◆ **The problem**: When the string "tail" occurs in a line of the records, show that line.

◆ **Records to use**:

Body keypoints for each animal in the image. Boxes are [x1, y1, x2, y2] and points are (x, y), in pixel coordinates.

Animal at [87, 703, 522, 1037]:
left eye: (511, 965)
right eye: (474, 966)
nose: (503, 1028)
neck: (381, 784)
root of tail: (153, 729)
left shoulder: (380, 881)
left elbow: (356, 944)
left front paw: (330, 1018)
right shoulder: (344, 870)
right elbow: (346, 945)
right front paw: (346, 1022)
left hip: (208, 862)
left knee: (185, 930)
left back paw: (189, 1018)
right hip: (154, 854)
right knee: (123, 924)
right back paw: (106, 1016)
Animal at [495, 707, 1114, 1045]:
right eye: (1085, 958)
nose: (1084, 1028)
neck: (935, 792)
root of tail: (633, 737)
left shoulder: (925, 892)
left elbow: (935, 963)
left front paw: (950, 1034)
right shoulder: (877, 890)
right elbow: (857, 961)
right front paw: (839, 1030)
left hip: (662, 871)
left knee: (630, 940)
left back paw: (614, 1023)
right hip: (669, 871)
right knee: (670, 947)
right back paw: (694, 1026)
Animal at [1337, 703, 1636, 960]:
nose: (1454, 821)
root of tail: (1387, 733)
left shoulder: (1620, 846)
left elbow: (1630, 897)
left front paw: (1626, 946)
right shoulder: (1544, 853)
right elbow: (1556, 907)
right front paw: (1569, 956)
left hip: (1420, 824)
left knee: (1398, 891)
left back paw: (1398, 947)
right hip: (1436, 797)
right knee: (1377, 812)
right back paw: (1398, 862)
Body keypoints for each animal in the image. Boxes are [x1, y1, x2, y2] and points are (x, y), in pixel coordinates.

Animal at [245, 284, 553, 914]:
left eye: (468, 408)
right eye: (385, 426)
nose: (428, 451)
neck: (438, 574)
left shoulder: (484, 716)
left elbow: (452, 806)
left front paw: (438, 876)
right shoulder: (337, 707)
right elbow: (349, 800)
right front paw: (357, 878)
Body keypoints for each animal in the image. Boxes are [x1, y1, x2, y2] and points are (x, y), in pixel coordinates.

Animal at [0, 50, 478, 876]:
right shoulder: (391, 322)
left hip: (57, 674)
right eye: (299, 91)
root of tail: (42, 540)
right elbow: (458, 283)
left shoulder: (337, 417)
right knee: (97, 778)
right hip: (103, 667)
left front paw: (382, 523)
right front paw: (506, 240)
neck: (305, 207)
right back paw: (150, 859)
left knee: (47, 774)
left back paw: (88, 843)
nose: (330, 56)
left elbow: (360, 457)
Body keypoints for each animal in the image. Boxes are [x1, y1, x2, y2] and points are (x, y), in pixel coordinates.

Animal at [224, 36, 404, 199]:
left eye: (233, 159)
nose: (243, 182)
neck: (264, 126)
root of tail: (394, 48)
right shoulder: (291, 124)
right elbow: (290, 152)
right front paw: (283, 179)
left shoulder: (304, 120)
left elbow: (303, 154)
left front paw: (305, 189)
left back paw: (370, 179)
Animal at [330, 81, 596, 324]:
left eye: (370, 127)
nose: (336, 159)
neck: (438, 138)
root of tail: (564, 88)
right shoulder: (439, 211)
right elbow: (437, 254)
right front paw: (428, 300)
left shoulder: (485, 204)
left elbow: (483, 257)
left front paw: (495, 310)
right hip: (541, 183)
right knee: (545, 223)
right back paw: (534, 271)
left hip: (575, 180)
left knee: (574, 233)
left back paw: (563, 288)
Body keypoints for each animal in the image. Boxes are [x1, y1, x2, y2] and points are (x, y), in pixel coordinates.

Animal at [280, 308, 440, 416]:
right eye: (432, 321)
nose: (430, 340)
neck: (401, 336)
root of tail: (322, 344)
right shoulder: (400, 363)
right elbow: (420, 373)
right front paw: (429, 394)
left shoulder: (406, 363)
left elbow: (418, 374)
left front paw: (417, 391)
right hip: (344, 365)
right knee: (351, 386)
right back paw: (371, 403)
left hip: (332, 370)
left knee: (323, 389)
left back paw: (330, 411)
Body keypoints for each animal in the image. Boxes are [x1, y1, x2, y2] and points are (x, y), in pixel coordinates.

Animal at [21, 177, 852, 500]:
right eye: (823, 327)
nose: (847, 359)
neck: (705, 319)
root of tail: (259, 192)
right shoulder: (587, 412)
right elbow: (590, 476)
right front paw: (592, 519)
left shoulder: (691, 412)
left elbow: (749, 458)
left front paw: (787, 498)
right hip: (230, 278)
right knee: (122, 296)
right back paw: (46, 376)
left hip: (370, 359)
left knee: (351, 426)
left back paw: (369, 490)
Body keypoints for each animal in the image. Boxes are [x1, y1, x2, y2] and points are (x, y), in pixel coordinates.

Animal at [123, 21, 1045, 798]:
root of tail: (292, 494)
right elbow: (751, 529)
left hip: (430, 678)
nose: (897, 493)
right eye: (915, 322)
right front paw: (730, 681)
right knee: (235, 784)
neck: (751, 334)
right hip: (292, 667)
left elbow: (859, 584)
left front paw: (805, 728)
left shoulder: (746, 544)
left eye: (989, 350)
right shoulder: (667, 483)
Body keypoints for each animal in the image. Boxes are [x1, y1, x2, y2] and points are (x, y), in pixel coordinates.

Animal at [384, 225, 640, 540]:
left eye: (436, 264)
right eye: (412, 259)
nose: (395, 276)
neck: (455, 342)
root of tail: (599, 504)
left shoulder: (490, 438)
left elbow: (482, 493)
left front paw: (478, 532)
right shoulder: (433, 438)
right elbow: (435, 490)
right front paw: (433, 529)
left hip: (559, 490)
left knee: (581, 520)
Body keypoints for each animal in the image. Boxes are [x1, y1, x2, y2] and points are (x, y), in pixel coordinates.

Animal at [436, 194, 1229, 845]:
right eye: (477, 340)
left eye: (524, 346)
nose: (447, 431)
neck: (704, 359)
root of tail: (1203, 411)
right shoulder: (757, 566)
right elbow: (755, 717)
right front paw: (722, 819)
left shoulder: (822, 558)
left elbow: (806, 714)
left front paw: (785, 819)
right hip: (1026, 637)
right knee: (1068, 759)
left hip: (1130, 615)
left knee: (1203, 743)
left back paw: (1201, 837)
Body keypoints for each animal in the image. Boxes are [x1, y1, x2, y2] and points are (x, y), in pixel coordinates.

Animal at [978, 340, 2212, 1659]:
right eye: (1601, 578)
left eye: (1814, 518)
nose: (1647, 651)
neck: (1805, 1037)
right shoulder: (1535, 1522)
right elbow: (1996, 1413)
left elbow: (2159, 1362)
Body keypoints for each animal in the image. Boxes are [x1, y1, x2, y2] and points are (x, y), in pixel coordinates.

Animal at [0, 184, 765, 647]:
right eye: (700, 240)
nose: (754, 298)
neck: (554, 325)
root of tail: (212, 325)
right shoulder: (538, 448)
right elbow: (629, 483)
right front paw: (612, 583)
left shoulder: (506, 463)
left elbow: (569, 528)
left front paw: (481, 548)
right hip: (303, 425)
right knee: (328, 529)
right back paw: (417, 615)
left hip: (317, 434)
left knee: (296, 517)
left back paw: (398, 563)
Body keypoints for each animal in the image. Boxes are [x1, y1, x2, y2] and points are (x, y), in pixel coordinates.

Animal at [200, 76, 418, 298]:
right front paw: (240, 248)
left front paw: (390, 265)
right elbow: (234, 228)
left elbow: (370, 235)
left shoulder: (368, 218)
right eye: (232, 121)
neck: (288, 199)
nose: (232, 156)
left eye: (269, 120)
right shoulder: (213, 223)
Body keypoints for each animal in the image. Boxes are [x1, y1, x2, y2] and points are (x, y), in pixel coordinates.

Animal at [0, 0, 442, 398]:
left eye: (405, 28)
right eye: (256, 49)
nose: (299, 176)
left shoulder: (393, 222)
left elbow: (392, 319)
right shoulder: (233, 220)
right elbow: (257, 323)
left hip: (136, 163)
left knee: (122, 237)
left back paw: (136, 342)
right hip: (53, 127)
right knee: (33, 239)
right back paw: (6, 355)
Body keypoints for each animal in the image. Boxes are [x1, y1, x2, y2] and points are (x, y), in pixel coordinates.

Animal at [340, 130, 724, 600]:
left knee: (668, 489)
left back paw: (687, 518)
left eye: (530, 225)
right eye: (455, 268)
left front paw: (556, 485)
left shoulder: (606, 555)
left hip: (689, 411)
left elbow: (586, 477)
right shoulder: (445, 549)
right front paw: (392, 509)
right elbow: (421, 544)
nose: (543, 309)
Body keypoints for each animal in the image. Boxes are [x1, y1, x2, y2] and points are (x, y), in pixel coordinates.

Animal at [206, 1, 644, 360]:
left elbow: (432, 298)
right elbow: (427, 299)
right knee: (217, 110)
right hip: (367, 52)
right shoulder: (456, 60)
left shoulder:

◆ **Solution for this task**:
root of tail: (153, 729)
root of tail: (633, 737)
root of tail: (1387, 733)
root of tail: (42, 540)
root of tail: (394, 48)
root of tail: (564, 88)
root of tail: (322, 344)
root of tail: (259, 192)
root of tail: (292, 494)
root of tail: (599, 504)
root of tail: (1203, 411)
root of tail: (212, 325)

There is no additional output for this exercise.